YOUR OBJECTIVE ▸
Copy the result of filtering the entries below for lines that include the string "jest".
━━━━━━━━━━━━━━━━━━━━
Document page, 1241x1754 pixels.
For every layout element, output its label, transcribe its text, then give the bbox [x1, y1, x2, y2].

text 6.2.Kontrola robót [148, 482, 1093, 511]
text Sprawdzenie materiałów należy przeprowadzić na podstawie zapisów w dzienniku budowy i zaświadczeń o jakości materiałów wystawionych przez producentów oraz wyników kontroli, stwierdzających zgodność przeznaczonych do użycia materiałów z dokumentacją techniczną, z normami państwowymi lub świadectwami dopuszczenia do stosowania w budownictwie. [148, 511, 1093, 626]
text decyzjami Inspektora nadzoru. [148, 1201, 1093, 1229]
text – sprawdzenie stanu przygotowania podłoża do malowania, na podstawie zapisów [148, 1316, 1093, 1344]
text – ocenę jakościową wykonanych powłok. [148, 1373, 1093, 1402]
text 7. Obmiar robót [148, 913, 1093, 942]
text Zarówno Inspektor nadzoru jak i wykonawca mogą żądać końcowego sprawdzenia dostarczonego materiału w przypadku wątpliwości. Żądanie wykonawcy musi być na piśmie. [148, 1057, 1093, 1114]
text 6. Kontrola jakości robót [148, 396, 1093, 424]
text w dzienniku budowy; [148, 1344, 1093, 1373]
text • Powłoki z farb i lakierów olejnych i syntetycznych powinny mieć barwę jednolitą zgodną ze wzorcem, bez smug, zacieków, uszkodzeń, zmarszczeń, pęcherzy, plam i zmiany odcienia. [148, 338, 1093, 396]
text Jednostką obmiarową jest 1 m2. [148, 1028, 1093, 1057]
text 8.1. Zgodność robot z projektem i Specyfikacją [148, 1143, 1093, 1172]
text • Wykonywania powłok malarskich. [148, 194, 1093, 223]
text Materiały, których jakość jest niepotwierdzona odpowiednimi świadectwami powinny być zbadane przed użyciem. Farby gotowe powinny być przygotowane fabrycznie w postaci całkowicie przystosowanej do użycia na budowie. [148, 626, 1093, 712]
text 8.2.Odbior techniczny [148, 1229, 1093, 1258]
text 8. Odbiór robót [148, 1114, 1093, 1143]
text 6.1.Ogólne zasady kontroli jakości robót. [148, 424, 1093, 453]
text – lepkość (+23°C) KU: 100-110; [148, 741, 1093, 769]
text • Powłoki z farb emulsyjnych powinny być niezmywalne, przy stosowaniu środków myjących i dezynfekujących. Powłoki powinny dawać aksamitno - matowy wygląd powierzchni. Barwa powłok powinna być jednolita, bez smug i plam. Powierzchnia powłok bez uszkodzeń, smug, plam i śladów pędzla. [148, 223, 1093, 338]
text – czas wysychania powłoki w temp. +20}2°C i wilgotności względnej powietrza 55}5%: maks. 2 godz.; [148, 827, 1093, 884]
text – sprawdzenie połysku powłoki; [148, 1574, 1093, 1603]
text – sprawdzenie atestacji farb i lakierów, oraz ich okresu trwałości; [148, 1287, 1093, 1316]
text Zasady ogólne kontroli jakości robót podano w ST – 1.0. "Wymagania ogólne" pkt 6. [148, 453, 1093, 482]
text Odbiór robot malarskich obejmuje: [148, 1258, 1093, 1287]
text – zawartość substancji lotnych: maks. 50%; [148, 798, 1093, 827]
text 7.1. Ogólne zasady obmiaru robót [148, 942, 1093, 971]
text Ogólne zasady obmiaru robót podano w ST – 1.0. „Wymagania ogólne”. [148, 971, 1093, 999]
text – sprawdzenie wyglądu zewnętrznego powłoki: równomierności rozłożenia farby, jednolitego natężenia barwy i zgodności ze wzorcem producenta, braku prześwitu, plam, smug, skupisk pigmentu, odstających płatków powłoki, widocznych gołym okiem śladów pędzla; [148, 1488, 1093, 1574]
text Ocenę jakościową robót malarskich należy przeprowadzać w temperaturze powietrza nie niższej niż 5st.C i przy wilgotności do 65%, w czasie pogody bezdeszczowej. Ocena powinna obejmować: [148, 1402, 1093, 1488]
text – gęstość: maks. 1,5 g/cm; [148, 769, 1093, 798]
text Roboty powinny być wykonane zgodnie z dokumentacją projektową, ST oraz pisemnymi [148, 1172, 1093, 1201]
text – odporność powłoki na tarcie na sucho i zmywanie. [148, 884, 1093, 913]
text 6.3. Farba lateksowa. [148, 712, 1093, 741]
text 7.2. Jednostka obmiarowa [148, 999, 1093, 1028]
━━━━━━━━━━━━━━━━━━━━
RESPONSE ▸
text Jednostką obmiarową jest 1 m2. [148, 1028, 1093, 1057]
text Materiały, których jakość jest niepotwierdzona odpowiednimi świadectwami powinny być zbadane przed użyciem. Farby gotowe powinny być przygotowane fabrycznie w postaci całkowicie przystosowanej do użycia na budowie. [148, 626, 1093, 712]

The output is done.